Problem details — When you reach the line containing "is no significant" in the data below, begin returning lines exactly as written, and stop once the line containing "adenocarcinoma (stomach) stained" has been returned.

◆ ◆ ◆ ◆

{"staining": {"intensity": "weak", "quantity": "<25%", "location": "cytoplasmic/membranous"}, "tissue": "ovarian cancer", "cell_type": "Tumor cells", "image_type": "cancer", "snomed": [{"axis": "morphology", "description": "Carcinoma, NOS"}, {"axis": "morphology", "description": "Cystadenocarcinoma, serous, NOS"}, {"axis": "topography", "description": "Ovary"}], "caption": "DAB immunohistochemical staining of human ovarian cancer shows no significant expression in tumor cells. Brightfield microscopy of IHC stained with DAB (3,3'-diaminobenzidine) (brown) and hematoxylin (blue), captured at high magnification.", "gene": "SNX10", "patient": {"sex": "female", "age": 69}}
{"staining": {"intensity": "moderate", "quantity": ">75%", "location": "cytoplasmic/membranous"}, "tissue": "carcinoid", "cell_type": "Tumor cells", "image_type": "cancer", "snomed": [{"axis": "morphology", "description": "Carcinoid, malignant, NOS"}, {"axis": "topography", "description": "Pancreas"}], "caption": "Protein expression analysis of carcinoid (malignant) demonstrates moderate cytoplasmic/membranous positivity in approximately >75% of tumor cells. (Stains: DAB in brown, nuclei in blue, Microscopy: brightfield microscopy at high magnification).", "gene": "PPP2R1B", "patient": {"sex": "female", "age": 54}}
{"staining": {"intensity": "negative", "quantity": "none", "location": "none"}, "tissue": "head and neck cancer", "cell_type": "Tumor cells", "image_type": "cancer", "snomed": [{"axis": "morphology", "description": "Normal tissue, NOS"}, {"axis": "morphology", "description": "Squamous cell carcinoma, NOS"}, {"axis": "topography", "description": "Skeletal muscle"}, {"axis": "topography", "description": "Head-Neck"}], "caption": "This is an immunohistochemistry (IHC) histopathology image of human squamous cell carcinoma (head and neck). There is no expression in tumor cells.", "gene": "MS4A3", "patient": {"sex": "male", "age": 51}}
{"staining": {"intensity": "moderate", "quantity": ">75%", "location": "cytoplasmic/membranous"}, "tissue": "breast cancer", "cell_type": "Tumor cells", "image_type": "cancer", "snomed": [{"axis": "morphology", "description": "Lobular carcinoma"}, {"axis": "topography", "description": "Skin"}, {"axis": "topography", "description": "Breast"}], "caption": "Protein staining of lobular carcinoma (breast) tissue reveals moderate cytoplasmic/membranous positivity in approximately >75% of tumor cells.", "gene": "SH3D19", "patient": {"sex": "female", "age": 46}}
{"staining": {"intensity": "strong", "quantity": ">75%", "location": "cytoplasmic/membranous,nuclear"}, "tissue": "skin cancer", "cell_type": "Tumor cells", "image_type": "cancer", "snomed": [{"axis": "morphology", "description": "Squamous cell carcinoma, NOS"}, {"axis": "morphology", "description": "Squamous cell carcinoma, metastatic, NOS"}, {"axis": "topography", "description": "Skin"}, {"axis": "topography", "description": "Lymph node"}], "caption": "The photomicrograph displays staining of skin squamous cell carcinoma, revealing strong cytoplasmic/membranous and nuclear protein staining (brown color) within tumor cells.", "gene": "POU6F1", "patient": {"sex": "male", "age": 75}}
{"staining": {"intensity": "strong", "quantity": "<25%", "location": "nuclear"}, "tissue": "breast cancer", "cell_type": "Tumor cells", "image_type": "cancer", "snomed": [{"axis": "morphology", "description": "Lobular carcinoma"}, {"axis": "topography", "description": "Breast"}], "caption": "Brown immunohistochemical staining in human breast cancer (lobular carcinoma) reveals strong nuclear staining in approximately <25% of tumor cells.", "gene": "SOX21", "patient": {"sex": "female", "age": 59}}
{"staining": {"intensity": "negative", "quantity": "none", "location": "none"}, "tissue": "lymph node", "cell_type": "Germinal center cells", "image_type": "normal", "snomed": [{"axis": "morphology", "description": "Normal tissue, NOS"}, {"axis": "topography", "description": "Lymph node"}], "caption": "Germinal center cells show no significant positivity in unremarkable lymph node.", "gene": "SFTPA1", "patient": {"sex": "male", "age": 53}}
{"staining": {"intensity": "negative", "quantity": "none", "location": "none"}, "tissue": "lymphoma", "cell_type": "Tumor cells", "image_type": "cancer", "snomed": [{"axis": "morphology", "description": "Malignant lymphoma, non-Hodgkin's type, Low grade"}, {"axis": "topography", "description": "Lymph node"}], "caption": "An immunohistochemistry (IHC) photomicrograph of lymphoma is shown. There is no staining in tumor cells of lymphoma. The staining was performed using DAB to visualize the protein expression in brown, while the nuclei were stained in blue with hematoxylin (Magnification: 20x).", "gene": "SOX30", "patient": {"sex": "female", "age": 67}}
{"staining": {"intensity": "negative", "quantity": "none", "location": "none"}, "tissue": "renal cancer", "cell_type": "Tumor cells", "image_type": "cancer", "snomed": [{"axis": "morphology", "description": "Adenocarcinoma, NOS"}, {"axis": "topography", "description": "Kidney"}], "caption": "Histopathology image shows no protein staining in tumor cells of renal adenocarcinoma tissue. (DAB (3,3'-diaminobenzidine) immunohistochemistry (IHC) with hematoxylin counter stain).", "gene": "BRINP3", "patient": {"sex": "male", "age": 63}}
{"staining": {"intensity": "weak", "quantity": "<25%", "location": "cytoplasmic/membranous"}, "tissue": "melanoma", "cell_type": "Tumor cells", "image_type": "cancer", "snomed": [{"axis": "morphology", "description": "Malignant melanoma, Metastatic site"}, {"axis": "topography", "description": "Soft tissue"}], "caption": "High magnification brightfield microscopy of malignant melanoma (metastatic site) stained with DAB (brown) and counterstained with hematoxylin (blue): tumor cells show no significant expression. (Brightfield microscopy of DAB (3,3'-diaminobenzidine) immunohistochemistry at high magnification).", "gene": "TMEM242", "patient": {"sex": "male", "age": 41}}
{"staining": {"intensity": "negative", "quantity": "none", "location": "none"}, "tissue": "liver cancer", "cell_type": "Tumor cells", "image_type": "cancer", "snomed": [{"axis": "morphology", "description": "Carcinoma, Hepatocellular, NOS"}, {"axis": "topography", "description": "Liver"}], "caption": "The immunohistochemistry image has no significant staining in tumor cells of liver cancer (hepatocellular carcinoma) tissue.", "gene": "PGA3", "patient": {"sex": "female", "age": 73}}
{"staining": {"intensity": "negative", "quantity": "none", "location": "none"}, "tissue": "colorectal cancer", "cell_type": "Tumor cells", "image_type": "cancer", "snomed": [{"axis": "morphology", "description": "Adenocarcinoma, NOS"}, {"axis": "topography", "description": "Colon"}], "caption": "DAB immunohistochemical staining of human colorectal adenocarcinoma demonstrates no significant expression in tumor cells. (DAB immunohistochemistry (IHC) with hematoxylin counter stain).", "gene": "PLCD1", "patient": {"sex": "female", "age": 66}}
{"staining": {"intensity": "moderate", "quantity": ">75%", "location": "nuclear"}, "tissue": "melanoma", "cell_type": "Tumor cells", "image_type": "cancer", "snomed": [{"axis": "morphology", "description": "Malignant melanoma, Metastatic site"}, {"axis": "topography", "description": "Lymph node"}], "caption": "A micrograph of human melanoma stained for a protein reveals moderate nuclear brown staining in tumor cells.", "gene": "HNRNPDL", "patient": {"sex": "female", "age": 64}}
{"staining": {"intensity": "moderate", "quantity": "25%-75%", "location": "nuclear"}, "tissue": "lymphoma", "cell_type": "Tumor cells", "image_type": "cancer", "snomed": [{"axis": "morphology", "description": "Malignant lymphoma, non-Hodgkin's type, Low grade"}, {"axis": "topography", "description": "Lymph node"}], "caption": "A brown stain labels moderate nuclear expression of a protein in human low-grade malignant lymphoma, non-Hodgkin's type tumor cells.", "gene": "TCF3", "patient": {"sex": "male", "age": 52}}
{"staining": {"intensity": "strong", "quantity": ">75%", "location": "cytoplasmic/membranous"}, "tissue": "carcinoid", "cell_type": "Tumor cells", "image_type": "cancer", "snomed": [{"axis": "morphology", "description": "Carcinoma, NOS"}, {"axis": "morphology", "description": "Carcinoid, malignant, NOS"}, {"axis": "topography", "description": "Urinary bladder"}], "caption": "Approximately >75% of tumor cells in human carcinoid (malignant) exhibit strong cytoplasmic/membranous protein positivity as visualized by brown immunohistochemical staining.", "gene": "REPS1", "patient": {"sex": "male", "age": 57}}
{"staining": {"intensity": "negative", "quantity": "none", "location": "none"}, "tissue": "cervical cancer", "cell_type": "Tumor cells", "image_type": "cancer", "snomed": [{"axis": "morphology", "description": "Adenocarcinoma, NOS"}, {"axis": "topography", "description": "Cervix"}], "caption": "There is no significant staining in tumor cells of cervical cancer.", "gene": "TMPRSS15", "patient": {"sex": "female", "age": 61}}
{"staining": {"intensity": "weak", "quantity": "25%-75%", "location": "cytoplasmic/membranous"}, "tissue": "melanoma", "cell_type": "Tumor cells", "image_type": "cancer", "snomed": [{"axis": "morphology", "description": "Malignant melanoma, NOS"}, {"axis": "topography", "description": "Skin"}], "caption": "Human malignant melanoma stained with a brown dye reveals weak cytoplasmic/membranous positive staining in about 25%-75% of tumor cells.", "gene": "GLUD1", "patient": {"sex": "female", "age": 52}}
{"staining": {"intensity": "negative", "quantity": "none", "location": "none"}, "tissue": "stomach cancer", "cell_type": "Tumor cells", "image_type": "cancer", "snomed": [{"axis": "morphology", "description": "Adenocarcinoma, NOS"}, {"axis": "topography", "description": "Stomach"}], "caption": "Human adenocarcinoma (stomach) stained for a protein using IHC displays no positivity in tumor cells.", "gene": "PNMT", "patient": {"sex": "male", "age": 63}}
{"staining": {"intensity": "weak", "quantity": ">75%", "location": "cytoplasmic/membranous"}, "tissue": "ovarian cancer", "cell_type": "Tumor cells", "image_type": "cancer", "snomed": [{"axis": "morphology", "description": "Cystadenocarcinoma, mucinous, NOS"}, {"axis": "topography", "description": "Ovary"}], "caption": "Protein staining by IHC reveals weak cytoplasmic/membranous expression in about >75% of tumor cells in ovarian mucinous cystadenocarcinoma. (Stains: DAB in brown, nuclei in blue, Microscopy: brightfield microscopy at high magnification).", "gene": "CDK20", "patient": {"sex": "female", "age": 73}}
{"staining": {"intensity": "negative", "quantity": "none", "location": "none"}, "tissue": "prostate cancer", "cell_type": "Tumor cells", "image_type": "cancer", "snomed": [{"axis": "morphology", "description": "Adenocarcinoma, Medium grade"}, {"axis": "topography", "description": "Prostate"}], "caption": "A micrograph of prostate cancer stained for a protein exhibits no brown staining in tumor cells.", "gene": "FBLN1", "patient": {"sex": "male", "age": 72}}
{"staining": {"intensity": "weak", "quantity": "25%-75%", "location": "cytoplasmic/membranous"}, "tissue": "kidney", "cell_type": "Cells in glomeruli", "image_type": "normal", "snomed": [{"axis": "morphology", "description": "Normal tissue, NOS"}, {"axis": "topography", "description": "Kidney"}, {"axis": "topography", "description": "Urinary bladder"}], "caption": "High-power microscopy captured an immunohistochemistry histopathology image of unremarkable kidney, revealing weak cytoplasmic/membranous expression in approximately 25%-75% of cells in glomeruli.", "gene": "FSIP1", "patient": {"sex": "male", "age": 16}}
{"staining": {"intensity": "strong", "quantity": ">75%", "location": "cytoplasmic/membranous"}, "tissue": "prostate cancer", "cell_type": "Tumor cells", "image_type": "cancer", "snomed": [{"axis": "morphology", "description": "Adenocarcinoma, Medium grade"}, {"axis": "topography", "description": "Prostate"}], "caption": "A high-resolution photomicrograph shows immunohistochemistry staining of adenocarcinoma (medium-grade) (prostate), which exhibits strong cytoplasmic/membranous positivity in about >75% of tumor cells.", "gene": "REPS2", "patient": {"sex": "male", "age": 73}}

◆ ◆ ◆ ◆

Reply to the exercise —
{"staining": {"intensity": "negative", "quantity": "none", "location": "none"}, "tissue": "cervical cancer", "cell_type": "Tumor cells", "image_type": "cancer", "snomed": [{"axis": "morphology", "description": "Adenocarcinoma, NOS"}, {"axis": "topography", "description": "Cervix"}], "caption": "There is no significant staining in tumor cells of cervical cancer.", "gene": "TMPRSS15", "patient": {"sex": "female", "age": 61}}
{"staining": {"intensity": "weak", "quantity": "25%-75%", "location": "cytoplasmic/membranous"}, "tissue": "melanoma", "cell_type": "Tumor cells", "image_type": "cancer", "snomed": [{"axis": "morphology", "description": "Malignant melanoma, NOS"}, {"axis": "topography", "description": "Skin"}], "caption": "Human malignant melanoma stained with a brown dye reveals weak cytoplasmic/membranous positive staining in about 25%-75% of tumor cells.", "gene": "GLUD1", "patient": {"sex": "female", "age": 52}}
{"staining": {"intensity": "negative", "quantity": "none", "location": "none"}, "tissue": "stomach cancer", "cell_type": "Tumor cells", "image_type": "cancer", "snomed": [{"axis": "morphology", "description": "Adenocarcinoma, NOS"}, {"axis": "topography", "description": "Stomach"}], "caption": "Human adenocarcinoma (stomach) stained for a protein using IHC displays no positivity in tumor cells.", "gene": "PNMT", "patient": {"sex": "male", "age": 63}}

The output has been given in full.